* DIRECTIONS FOR THIS TASK: Copy the lines below as they are; omit the images they contain.

* SOURCE DATA:
-=-=-

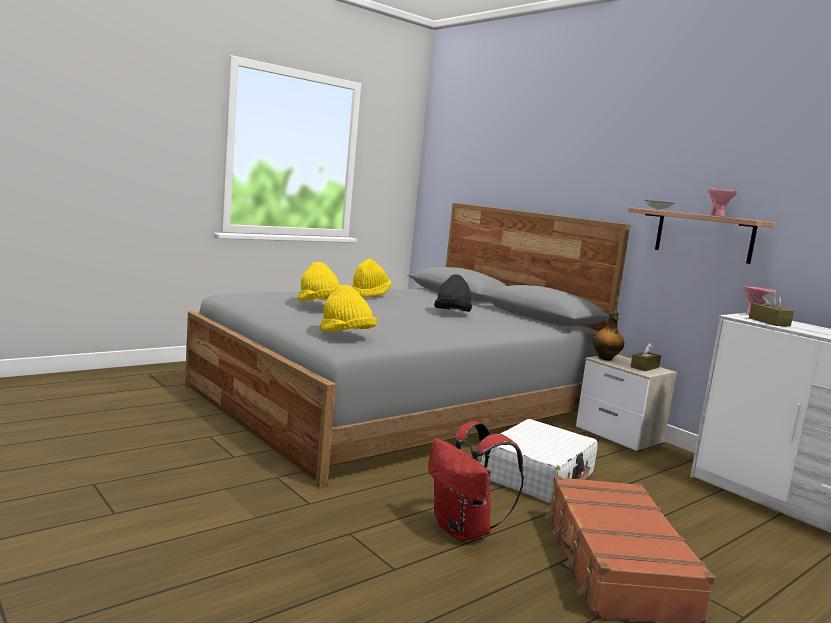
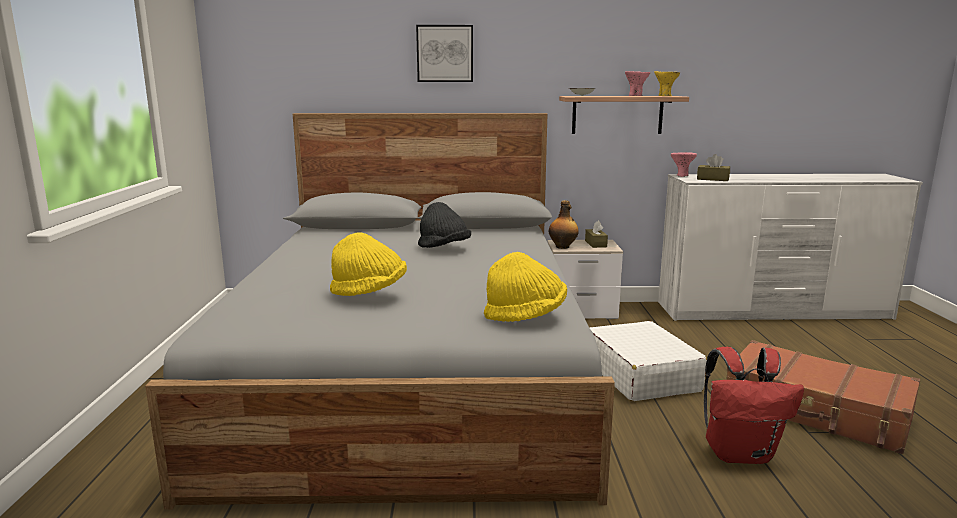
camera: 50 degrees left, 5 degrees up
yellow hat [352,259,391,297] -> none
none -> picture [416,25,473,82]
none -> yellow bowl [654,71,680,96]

-=-=-

* OUTPUT BELOW:
camera: 50 degrees left, 5 degrees up
yellow hat [352,259,391,297] -> none
none -> picture [416,25,473,82]
none -> yellow bowl [654,71,680,96]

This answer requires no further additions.